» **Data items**
************
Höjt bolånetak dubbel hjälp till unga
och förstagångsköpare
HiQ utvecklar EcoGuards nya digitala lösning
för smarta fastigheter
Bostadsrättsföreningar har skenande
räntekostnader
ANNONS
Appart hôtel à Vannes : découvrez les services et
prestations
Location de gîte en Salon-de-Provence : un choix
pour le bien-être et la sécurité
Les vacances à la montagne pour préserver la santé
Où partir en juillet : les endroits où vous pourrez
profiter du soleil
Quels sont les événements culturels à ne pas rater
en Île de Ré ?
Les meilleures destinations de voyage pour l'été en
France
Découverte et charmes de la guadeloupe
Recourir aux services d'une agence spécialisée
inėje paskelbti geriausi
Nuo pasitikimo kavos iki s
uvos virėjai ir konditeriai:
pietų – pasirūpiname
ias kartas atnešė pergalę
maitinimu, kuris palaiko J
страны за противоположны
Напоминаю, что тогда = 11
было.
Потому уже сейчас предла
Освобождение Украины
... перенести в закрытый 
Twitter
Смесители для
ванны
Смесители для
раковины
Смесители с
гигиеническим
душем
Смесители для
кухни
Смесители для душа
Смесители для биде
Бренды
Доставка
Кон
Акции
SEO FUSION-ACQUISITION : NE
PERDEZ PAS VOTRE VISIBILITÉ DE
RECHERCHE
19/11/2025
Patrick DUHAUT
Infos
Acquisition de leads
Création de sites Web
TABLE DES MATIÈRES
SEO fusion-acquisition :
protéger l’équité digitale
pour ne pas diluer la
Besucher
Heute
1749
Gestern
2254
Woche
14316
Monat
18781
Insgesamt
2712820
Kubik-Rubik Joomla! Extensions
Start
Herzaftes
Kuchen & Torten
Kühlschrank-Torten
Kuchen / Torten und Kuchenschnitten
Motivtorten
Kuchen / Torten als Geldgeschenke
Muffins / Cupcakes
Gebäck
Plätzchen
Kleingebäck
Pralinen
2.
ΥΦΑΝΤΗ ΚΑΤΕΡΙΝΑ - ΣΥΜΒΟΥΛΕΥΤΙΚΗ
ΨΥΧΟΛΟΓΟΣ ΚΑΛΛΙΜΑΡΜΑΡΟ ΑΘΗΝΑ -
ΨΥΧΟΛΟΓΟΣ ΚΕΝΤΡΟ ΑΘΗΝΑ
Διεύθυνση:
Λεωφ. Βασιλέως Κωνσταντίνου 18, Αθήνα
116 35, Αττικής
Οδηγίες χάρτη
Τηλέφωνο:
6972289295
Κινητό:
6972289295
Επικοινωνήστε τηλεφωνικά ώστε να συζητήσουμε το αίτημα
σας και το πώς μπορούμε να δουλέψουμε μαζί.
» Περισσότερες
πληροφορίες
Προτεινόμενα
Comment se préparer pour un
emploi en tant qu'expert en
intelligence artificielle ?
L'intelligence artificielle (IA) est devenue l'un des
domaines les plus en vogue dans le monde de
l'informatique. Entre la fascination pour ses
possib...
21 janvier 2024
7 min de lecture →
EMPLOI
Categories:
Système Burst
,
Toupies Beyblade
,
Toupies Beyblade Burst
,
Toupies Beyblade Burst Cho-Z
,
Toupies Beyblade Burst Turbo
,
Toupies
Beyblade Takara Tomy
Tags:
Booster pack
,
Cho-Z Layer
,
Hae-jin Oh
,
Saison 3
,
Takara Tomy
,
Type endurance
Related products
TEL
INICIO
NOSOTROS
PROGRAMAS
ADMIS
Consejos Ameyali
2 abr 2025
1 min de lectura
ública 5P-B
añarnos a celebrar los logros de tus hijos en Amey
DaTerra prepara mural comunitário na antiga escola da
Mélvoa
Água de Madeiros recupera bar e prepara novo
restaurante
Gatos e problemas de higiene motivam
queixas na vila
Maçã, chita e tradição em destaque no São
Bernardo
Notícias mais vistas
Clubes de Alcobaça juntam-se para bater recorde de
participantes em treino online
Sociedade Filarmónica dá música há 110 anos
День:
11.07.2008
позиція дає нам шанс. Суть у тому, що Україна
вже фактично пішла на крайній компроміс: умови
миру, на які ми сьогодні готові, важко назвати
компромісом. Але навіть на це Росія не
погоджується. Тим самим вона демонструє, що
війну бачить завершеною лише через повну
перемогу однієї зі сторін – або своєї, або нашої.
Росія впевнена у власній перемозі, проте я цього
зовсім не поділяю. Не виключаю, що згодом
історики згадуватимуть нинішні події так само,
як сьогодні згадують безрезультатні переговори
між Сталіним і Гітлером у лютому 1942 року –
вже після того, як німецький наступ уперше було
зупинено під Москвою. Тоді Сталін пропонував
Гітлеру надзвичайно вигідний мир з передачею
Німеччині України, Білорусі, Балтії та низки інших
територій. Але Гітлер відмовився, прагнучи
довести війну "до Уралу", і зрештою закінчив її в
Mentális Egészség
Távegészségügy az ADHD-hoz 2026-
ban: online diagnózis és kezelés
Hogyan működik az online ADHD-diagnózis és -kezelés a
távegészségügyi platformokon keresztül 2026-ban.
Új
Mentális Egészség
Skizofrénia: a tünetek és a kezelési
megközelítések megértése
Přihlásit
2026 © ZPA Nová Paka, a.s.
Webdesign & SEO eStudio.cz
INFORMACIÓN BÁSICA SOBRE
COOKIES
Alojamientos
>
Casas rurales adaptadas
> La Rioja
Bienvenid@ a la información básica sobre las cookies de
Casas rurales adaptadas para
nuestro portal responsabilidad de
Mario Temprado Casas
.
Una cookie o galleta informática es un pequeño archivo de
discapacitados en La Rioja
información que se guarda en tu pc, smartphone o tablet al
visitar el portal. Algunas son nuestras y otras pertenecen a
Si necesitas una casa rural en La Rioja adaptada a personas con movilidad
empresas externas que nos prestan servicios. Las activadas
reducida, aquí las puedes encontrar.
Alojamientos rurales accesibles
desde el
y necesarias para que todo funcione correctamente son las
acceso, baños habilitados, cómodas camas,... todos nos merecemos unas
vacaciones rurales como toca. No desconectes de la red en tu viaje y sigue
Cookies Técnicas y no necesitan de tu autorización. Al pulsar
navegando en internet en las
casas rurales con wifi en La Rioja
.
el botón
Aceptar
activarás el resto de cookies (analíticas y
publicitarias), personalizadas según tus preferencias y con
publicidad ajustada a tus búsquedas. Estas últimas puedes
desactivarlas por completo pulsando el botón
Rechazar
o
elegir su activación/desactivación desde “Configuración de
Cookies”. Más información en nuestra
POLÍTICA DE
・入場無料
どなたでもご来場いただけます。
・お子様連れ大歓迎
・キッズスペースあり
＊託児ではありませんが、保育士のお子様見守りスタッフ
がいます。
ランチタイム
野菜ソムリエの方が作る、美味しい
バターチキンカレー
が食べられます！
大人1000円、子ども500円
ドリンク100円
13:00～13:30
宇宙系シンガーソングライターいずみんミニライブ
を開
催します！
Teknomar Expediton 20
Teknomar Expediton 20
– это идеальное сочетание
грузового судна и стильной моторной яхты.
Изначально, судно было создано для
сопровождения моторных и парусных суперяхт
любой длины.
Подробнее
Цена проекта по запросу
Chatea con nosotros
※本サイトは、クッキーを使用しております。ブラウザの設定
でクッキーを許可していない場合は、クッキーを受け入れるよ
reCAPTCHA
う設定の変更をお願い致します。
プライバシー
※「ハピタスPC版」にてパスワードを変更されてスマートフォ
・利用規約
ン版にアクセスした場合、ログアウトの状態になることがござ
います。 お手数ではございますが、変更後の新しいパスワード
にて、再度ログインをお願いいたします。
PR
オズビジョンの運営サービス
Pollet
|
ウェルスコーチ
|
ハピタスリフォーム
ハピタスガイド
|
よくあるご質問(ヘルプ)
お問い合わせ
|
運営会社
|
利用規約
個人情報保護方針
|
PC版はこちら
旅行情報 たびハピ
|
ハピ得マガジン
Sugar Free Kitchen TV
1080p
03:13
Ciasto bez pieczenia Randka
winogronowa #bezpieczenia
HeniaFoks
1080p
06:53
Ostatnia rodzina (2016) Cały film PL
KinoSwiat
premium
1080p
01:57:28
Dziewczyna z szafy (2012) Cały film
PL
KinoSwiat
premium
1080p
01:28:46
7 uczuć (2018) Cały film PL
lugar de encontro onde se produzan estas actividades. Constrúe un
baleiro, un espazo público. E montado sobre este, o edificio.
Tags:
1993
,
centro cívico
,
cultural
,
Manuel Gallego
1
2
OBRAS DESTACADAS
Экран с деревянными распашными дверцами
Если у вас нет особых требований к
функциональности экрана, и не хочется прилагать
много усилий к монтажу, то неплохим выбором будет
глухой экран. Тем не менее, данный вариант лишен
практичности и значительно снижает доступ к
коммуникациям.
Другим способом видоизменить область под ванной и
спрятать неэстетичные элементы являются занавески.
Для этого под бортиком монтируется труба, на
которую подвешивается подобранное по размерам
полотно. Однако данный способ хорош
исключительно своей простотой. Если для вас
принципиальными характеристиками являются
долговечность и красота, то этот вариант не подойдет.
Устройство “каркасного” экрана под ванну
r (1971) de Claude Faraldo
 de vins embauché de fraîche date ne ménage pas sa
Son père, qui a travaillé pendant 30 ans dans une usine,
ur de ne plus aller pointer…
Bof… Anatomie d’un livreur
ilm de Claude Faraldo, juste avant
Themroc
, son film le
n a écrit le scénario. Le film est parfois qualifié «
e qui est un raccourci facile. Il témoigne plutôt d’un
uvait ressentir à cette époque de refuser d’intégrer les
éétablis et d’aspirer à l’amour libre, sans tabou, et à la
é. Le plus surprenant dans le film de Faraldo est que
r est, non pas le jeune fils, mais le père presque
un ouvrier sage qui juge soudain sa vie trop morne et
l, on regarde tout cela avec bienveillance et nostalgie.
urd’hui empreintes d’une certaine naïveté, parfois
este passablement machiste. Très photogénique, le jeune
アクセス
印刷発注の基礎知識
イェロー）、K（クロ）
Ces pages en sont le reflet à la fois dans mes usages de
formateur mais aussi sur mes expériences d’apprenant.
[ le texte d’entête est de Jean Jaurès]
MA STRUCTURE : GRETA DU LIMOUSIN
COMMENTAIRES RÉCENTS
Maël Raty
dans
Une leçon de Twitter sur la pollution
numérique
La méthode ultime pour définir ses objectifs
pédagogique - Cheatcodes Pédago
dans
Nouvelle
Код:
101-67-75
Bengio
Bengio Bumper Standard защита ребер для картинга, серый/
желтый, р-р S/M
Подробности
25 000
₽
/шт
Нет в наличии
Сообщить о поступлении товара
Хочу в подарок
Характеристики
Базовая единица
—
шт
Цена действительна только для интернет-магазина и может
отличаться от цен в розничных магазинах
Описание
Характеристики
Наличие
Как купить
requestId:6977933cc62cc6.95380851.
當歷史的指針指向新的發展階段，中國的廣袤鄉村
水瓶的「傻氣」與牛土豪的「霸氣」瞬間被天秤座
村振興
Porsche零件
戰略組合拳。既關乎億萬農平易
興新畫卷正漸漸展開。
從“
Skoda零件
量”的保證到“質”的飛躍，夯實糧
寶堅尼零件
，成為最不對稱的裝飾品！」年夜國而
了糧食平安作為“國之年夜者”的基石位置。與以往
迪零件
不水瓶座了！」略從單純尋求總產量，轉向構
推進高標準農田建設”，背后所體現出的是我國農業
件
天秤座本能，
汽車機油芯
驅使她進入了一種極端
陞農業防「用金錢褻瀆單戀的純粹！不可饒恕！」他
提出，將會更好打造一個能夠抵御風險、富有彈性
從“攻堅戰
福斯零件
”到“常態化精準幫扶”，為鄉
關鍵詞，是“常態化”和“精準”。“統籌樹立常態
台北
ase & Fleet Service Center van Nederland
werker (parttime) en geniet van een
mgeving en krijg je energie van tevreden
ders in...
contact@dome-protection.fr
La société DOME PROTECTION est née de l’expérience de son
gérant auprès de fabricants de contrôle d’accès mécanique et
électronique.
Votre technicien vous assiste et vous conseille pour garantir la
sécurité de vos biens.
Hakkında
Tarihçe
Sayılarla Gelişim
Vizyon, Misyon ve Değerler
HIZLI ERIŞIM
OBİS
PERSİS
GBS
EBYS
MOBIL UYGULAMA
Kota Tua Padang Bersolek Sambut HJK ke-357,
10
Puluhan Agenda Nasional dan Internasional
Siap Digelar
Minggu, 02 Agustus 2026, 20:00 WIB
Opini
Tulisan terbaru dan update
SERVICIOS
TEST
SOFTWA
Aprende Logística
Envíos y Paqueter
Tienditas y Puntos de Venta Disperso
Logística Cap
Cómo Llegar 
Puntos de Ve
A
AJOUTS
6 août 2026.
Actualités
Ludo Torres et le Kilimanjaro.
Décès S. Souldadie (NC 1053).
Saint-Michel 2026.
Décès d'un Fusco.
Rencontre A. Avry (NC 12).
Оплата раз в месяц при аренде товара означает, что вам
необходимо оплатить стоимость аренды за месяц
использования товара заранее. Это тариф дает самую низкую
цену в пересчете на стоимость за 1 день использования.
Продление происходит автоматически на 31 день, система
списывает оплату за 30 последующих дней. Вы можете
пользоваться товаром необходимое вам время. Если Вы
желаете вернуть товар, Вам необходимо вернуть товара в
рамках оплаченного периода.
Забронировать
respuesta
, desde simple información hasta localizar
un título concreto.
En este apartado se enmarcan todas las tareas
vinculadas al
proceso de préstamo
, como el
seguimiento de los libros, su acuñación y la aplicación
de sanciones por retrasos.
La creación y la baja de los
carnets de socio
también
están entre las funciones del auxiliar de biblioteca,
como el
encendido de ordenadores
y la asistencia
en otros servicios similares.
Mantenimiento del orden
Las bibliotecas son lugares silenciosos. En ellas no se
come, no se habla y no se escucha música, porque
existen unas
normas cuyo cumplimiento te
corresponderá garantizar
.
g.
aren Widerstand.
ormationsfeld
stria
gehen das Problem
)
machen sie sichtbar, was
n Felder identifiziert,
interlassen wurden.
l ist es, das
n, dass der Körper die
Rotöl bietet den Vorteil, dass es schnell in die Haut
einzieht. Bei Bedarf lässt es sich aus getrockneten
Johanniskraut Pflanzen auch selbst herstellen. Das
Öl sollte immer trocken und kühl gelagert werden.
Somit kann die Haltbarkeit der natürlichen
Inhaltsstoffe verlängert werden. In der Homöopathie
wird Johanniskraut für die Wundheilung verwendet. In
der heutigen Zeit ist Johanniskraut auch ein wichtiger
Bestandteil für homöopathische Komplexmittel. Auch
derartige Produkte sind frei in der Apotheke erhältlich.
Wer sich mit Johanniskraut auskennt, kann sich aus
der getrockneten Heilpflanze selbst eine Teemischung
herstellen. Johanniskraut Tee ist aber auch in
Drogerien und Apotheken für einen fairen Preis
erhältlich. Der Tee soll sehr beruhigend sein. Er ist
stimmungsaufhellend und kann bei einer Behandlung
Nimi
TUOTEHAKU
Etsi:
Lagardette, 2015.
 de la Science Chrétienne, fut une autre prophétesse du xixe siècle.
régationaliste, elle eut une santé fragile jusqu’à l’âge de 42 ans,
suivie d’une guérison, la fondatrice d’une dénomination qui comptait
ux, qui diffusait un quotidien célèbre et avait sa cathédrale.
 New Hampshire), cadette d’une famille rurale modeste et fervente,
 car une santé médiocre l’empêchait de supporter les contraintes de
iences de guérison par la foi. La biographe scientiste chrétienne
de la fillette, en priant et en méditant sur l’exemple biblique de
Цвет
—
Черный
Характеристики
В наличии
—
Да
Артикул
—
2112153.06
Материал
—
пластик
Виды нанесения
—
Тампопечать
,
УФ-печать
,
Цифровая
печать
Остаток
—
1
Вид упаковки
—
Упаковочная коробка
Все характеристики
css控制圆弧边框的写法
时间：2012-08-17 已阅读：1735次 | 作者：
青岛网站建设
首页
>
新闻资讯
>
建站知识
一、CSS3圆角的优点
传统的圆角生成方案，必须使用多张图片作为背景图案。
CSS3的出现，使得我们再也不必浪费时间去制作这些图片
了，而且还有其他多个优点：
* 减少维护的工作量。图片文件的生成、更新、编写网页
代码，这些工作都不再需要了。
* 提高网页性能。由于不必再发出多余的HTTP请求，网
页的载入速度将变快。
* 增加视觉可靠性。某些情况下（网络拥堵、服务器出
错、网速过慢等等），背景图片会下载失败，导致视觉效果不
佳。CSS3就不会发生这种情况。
************
» **How to complete this task**
Print exactly the lines above, between the one holding "полотно. Однако данный способ хорош" and the one holding "de vins embauché", inclusive, and nothing besides.

» **Result of this task**
полотно. Однако данный способ хорош
исключительно своей простотой. Если для вас
принципиальными характеристиками являются
долговечность и красота, то этот вариант не подойдет.
Устройство “каркасного” экрана под ванну
r (1971) de Claude Faraldo
 de vins embauché de fraîche date ne ménage pas sa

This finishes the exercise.